I would like to load pretrained multilingual word embeddings from the fasttext library with gensim; here the link to the embeddings:
https://fasttext.cc/docs/en/crawl-vectors.html
In particular, I would like to load the following word embeddings:
- cc.de.300.vec (4.4 GB)
- cc.de.300.bin (7 GB)
Gensim offers the following two options for loading fasttext files:
gensim.models.fasttext.load_facebook_model(path, encoding='utf-8')
- Load the input-hidden weight matrix from Facebook’s native fasttext .bin output file.
- load_facebook_model() loads the full model, not just word embeddings, and enables you to continue model training.

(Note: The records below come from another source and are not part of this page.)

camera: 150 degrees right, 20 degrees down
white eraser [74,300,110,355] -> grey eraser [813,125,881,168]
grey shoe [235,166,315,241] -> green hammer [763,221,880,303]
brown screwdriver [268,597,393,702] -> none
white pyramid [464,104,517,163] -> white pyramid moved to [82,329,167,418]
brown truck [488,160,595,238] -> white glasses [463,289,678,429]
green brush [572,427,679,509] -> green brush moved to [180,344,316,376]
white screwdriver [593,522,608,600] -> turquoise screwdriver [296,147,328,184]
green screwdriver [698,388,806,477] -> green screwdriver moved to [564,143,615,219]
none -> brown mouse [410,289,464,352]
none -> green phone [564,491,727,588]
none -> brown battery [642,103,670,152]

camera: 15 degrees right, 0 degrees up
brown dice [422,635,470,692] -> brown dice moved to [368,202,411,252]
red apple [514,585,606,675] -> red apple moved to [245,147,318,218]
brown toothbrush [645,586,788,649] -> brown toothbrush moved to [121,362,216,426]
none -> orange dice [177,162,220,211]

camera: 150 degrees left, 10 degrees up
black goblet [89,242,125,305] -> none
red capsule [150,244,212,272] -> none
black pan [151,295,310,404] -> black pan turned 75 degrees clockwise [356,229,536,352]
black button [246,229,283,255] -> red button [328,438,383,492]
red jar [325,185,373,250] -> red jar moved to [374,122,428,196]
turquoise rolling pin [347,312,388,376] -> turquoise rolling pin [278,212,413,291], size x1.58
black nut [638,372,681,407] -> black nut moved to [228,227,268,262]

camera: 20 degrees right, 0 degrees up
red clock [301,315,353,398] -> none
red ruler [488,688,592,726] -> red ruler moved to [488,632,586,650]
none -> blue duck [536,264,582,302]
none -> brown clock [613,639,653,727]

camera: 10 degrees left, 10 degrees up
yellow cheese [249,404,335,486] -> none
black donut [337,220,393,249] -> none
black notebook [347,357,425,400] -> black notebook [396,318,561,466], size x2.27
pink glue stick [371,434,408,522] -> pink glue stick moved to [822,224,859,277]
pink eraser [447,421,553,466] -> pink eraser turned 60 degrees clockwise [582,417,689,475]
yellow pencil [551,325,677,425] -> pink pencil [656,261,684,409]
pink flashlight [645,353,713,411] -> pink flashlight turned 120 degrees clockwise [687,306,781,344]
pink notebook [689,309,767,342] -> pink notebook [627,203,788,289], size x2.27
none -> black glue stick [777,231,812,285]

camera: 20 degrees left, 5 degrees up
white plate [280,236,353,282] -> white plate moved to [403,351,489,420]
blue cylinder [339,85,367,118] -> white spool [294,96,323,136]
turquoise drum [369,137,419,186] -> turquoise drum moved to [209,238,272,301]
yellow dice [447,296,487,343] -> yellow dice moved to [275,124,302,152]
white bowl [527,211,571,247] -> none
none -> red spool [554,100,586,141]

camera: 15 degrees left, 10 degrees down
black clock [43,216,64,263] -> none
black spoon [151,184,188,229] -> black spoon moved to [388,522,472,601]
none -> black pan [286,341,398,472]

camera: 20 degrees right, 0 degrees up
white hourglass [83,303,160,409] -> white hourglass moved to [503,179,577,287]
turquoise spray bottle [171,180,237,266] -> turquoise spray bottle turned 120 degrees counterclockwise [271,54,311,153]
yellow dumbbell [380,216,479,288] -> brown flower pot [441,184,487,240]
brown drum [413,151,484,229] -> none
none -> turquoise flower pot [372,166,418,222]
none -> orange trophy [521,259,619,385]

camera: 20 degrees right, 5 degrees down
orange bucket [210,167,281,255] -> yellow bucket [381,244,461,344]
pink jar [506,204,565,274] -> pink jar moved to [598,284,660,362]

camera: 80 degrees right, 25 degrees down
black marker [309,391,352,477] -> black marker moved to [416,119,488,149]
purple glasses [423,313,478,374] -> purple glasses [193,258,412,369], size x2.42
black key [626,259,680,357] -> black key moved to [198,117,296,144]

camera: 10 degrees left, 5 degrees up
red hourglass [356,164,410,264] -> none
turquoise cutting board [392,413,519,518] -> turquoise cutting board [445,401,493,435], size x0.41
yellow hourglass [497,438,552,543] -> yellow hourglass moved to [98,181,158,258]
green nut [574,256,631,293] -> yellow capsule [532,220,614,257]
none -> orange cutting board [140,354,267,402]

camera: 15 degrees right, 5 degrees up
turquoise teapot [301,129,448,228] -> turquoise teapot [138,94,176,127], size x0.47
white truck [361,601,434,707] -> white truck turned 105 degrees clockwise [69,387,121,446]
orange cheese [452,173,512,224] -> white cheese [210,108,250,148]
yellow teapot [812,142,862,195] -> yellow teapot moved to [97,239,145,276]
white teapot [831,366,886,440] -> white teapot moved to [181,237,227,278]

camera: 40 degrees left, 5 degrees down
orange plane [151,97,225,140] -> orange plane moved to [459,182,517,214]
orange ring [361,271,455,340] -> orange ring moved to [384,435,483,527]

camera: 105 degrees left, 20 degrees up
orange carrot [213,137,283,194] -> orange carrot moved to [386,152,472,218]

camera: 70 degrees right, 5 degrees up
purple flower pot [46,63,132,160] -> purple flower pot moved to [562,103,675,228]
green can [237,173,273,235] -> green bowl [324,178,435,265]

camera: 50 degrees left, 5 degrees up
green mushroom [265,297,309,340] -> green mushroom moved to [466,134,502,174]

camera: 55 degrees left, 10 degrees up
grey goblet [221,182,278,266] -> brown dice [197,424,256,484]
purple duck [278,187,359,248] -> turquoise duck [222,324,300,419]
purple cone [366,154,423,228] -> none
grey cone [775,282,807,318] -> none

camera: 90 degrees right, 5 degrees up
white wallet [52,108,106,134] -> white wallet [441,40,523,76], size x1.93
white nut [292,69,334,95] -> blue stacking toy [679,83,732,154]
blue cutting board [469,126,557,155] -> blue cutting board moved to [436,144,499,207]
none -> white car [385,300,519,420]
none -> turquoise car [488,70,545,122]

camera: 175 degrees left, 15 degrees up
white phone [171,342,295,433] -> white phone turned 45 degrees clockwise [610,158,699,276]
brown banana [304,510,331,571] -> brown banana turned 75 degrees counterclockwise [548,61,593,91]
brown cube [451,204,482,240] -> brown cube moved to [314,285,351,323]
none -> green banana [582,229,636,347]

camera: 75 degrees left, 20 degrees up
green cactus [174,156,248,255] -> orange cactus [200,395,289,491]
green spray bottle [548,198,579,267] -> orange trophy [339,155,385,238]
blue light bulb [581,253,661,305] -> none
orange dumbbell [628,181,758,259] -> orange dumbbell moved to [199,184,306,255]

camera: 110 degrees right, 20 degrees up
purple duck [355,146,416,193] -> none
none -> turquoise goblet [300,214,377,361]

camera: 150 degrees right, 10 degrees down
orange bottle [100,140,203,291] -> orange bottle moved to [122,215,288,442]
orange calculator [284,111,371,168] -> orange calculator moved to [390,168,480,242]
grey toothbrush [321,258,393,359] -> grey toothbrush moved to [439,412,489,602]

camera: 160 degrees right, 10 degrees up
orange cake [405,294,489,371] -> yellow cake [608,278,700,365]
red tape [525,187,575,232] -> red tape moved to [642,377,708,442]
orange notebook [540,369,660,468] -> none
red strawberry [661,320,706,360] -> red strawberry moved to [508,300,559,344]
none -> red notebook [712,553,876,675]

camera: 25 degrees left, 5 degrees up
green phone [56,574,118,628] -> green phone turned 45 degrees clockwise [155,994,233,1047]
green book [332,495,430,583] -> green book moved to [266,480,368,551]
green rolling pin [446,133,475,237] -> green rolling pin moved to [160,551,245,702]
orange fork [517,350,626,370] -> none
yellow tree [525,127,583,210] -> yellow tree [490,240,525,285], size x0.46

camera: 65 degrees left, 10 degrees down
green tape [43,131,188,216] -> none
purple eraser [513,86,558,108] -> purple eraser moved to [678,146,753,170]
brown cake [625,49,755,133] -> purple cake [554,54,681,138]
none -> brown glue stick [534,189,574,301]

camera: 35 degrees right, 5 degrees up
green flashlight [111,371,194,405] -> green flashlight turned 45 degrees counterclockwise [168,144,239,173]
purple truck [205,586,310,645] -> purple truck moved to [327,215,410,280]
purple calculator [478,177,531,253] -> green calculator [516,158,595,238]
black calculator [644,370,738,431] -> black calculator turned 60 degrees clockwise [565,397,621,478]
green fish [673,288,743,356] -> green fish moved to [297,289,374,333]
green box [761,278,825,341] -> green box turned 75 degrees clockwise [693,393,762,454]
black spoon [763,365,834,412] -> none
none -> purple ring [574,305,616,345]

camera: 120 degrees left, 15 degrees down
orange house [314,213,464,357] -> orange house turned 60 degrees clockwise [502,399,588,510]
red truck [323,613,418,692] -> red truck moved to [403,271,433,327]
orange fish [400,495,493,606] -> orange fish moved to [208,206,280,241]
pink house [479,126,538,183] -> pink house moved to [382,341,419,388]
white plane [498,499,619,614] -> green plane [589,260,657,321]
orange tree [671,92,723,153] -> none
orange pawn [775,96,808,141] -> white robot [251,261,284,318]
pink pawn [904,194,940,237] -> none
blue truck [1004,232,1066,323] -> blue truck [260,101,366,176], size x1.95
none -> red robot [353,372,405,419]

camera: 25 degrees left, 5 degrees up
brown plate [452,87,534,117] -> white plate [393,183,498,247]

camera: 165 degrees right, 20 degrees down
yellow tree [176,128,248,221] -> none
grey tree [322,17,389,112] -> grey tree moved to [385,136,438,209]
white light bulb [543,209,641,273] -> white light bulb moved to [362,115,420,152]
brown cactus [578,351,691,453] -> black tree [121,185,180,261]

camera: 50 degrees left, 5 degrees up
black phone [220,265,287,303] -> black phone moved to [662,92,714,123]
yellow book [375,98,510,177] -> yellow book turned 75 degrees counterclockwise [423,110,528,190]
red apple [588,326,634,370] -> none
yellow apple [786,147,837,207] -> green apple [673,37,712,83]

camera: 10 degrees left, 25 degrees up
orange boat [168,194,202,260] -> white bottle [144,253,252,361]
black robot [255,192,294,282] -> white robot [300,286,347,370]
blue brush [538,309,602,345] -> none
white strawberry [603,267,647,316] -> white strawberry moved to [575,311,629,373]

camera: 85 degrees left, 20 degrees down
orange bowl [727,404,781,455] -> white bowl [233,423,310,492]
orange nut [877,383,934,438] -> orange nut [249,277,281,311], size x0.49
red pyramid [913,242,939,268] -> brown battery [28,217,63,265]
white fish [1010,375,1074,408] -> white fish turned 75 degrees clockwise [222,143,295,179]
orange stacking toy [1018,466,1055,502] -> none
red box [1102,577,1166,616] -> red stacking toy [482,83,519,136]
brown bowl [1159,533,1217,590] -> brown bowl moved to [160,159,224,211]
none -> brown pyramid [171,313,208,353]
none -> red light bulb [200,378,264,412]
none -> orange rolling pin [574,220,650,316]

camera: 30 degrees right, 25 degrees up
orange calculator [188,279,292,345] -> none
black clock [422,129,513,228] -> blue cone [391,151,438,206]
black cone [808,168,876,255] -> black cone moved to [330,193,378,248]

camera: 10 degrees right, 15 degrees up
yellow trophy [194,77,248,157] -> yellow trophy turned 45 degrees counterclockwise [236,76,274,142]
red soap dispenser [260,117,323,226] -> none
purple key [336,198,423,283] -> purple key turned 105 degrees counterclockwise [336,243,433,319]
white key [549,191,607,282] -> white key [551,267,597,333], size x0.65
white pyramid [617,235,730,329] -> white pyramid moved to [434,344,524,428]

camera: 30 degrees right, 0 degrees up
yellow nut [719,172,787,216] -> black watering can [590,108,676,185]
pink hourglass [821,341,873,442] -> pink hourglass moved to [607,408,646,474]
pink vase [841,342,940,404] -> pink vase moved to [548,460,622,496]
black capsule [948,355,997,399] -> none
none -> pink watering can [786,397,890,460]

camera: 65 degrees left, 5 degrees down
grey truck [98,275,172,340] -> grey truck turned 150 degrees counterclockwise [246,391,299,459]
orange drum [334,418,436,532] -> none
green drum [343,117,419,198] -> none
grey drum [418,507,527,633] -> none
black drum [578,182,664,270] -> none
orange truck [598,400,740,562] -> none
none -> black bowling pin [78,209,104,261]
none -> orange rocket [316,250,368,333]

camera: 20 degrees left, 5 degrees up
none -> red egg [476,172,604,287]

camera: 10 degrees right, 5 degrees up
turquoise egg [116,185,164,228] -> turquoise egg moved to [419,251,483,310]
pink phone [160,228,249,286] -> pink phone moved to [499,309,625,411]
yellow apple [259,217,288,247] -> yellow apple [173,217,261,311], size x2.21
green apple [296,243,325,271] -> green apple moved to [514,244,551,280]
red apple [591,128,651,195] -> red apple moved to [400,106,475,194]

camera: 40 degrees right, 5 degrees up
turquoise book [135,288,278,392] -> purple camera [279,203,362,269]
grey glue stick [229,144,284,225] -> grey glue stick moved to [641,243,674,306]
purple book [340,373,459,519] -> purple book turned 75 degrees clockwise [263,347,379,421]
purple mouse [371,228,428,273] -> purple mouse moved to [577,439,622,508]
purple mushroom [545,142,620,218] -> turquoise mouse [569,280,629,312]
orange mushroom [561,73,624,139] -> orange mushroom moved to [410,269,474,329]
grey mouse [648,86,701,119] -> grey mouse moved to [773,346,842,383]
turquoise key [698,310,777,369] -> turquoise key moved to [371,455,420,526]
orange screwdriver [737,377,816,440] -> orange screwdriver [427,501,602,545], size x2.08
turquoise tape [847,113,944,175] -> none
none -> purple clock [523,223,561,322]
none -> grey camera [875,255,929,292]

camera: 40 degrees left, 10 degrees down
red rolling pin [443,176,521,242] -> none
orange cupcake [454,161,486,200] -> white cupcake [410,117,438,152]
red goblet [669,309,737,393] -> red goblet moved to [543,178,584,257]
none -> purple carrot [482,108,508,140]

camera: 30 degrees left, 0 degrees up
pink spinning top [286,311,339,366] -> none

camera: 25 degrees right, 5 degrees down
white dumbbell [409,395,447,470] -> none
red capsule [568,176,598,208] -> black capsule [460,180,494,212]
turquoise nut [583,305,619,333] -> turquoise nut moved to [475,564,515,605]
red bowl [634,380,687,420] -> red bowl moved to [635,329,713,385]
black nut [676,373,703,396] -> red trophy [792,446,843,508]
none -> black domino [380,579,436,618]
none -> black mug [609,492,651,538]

gensim.models.fasttext.load_facebook_vectors(path, encoding='utf-8')
- Load word embeddings from a model saved in Facebook’s native fasttext .bin format.
- load_facebook_vectors() loads the word embeddings only. Its faster, but does not enable you to continue training.
Source Gensim documentation: https://radimrehurek.com/gensim/models/fasttext.html#gensim.models.fasttext.load_facebook_model
Since my laptop has only 8 GB RAM, I am continuing to get MemoryErrors or the loading takes a very long time (up to several minutes).
Is there an option to load these large models from disk more memory efficient?